Dataset entries
^^^^^^^^
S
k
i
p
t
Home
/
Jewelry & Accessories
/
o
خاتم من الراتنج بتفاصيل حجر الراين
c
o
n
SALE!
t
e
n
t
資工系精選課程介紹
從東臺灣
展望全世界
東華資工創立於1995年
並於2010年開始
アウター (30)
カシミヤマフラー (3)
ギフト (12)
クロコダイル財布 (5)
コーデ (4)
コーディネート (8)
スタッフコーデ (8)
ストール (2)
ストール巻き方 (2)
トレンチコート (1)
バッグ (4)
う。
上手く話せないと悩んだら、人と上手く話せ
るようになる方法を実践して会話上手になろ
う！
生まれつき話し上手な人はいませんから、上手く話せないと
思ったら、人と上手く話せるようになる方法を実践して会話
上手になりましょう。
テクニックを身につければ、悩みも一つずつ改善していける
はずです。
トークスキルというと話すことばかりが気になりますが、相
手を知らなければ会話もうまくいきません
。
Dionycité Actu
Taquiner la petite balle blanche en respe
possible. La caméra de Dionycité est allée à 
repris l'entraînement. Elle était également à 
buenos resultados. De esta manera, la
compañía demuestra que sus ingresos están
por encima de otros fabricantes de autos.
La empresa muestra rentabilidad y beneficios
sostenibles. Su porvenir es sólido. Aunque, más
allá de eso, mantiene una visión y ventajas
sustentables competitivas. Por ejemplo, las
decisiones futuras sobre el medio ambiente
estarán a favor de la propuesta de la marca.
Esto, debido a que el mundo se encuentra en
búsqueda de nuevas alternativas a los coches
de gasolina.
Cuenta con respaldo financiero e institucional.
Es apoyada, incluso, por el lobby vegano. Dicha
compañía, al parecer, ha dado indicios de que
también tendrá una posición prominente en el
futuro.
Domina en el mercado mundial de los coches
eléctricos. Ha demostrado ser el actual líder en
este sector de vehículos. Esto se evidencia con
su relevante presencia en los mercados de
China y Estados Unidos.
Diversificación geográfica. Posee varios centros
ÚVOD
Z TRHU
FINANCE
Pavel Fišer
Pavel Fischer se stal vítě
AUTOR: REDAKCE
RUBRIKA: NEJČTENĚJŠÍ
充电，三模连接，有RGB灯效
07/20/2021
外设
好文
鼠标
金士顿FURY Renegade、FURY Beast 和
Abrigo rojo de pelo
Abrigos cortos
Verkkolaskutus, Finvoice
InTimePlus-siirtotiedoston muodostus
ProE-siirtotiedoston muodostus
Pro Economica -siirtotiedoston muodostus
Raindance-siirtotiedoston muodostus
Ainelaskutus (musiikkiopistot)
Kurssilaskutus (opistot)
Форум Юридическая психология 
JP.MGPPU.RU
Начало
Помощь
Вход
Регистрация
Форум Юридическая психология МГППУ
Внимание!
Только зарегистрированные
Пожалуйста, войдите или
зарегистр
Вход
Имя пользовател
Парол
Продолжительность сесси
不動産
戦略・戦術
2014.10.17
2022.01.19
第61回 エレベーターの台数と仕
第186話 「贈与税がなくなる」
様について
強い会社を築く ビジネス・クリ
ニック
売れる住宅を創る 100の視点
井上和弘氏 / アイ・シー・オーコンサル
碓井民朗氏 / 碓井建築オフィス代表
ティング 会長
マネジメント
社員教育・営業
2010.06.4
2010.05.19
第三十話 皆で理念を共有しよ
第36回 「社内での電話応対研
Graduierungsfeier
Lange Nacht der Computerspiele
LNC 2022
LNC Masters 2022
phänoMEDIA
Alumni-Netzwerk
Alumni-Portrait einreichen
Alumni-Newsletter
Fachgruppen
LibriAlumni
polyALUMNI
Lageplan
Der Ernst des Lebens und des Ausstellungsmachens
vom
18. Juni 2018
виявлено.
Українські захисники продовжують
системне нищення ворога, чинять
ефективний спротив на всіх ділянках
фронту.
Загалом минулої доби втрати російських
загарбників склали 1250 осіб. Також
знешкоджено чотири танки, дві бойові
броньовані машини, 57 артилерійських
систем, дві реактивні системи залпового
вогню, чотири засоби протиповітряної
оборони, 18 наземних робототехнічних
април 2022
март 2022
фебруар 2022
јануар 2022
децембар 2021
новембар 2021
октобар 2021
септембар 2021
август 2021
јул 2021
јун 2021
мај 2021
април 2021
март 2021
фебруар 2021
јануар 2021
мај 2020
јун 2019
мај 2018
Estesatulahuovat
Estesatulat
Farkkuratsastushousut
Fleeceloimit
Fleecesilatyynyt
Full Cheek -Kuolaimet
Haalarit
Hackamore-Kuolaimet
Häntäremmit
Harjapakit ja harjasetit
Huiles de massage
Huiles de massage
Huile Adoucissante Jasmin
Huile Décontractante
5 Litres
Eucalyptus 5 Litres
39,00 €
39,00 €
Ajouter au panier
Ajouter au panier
^^^^^^^^
Filter the records above for lines with "siirtotiedoston".

InTimePlus-siirtotiedoston muodostus
ProE-siirtotiedoston muodostus
Pro Economica -siirtotiedoston muodostus
Raindance-siirtotiedoston muodostus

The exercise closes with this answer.